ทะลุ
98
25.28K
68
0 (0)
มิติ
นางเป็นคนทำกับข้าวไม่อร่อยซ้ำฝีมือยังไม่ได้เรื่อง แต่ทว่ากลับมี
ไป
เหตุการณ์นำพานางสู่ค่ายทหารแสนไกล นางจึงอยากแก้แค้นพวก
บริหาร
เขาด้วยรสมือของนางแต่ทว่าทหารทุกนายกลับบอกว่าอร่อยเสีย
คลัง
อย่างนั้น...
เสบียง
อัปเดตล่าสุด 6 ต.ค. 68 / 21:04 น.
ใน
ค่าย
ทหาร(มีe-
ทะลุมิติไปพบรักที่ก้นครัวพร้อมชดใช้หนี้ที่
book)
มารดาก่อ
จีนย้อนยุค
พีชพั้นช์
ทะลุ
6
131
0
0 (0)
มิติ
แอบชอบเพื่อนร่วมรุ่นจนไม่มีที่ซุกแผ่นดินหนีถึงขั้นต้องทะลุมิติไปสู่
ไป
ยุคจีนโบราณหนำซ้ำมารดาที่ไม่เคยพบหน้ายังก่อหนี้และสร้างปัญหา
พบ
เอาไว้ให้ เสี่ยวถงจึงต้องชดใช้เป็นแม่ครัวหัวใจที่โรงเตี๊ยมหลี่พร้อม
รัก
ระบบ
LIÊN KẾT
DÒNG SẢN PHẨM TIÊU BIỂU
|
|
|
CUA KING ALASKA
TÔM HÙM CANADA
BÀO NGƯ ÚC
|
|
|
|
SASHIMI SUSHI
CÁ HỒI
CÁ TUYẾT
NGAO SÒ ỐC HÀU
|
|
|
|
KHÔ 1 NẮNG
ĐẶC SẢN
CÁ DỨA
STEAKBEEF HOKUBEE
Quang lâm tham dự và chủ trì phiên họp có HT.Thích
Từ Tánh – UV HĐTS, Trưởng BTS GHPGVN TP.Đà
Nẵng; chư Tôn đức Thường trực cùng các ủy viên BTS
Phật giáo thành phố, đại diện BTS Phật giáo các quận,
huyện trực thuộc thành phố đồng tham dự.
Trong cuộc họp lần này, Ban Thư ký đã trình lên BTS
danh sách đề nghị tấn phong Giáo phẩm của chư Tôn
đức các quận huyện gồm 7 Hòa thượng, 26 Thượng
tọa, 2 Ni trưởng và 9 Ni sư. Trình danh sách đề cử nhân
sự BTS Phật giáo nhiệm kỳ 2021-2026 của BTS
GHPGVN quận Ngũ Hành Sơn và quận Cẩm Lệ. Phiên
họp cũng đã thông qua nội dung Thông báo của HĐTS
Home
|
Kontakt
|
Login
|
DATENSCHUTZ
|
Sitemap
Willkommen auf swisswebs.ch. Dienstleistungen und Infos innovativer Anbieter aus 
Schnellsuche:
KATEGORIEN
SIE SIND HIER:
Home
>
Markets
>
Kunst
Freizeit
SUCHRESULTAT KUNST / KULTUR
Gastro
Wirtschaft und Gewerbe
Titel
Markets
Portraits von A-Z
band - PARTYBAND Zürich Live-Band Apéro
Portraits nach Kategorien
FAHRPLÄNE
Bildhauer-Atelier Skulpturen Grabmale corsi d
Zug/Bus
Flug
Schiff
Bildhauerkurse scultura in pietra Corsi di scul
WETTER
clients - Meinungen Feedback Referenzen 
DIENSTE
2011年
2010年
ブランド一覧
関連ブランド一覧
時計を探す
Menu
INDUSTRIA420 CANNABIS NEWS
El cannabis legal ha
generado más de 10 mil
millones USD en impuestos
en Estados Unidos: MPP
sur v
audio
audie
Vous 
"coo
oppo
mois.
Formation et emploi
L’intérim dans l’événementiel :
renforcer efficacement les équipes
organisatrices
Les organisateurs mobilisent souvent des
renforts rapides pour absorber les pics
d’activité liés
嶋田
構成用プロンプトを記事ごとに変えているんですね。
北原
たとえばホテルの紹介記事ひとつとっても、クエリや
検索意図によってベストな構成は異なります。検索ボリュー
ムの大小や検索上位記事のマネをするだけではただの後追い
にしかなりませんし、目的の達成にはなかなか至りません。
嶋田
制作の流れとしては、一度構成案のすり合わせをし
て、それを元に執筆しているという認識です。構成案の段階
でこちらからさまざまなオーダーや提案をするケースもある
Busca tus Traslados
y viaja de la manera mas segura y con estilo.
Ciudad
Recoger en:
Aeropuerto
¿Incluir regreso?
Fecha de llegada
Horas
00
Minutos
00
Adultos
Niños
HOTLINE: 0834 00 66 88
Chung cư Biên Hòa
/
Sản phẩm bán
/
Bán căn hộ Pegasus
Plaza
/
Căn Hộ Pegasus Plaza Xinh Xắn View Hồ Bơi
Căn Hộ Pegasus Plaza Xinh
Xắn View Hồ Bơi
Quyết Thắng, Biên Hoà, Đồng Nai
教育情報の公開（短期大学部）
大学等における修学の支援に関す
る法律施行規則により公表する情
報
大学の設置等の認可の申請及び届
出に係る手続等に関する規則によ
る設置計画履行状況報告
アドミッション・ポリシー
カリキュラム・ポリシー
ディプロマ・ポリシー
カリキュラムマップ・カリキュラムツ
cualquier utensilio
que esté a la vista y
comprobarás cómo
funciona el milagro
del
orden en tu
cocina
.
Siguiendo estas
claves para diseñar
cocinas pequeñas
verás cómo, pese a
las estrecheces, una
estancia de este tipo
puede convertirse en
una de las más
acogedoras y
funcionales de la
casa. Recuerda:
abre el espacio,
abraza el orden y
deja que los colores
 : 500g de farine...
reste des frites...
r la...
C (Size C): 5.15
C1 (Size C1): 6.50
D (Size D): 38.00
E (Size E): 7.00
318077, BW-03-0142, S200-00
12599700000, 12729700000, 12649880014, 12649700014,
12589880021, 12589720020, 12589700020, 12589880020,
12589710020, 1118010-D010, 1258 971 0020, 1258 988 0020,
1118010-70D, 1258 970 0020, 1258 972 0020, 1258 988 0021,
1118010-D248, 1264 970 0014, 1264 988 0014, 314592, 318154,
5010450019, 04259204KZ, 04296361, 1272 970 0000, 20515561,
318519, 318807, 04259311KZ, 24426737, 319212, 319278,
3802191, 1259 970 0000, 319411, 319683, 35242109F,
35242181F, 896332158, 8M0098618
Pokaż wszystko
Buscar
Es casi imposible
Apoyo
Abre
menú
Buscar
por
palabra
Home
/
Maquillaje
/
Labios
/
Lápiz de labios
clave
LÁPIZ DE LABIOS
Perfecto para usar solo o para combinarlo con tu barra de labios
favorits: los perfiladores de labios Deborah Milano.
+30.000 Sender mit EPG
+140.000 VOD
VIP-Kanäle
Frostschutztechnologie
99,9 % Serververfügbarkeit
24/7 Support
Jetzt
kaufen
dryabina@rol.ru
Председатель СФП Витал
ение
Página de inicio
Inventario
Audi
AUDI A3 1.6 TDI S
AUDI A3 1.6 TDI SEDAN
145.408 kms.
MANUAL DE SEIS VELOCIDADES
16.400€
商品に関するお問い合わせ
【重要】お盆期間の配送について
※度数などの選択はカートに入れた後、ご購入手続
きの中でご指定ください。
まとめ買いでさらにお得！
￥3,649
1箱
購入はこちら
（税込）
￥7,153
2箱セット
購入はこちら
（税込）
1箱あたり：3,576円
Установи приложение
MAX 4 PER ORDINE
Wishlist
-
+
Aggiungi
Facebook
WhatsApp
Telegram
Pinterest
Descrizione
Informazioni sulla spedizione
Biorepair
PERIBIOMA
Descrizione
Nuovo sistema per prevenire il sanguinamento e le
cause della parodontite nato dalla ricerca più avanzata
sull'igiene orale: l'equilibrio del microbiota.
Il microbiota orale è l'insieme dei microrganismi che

++++++++++

▸ **任务要求**:
请只将从这些行的开头一直到含有“danh sách đề nghị”的那一行（首尾两行均包括在内）放入一个 JSON 字符串列表，每行一个字符串，空行略去。

▸ **书面解答**:
[
  "ทะลุ",
  "98",
  "25.28K",
  "68",
  "0 (0)",
  "มิติ",
  "นางเป็นคนทำกับข้าวไม่อร่อยซ้ำฝีมือยังไม่ได้เรื่อง แต่ทว่ากลับมี",
  "ไป",
  "เหตุการณ์นำพานางสู่ค่ายทหารแสนไกล นางจึงอยากแก้แค้นพวก",
  "บริหาร",
  "เขาด้วยรสมือของนางแต่ทว่าทหารทุกนายกลับบอกว่าอร่อยเสีย",
  "คลัง",
  "อย่างนั้น...",
  "เสบียง",
  "อัปเดตล่าสุด 6 ต.ค. 68 / 21:04 น.",
  "ใน",
  "ค่าย",
  "ทหาร(มีe-",
  "ทะลุมิติไปพบรักที่ก้นครัวพร้อมชดใช้หนี้ที่",
  "book)",
  "มารดาก่อ",
  "จีนย้อนยุค",
  "พีชพั้นช์",
  "ทะลุ",
  "6",
  "131",
  "0",
  "0 (0)",
  "มิติ",
  "แอบชอบเพื่อนร่วมรุ่นจนไม่มีที่ซุกแผ่นดินหนีถึงขั้นต้องทะลุมิติไปสู่",
  "ไป",
  "ยุคจีนโบราณหนำซ้ำมารดาที่ไม่เคยพบหน้ายังก่อหนี้และสร้างปัญหา",
  "พบ",
  "เอาไว้ให้ เสี่ยวถงจึงต้องชดใช้เป็นแม่ครัวหัวใจที่โรงเตี๊ยมหลี่พร้อม",
  "รัก",
  "ระบบ",
  "LIÊN KẾT",
  "DÒNG SẢN PHẨM TIÊU BIỂU",
  "|",
  "|",
  "|",
  "CUA KING ALASKA",
  "TÔM HÙM CANADA",
  "BÀO NGƯ ÚC",
  "|",
  "|",
  "|",
  "|",
  "SASHIMI SUSHI",
  "CÁ HỒI",
  "CÁ TUYẾT",
  "NGAO SÒ ỐC HÀU",
  "|",
  "|",
  "|",
  "|",
  "KHÔ 1 NẮNG",
  "ĐẶC SẢN",
  "CÁ DỨA",
  "STEAKBEEF HOKUBEE",
  "Quang lâm tham dự và chủ trì phiên họp có HT.Thích",
  "Từ Tánh – UV HĐTS, Trưởng BTS GHPGVN TP.Đà",
  "Nẵng; chư Tôn đức Thường trực cùng các ủy viên BTS",
  "Phật giáo thành phố, đại diện BTS Phật giáo các quận,",
  "huyện trực thuộc thành phố đồng tham dự.",
  "Trong cuộc họp lần này, Ban Thư ký đã trình lên BTS",
  "danh sách đề nghị tấn phong Giáo phẩm của chư Tôn"
]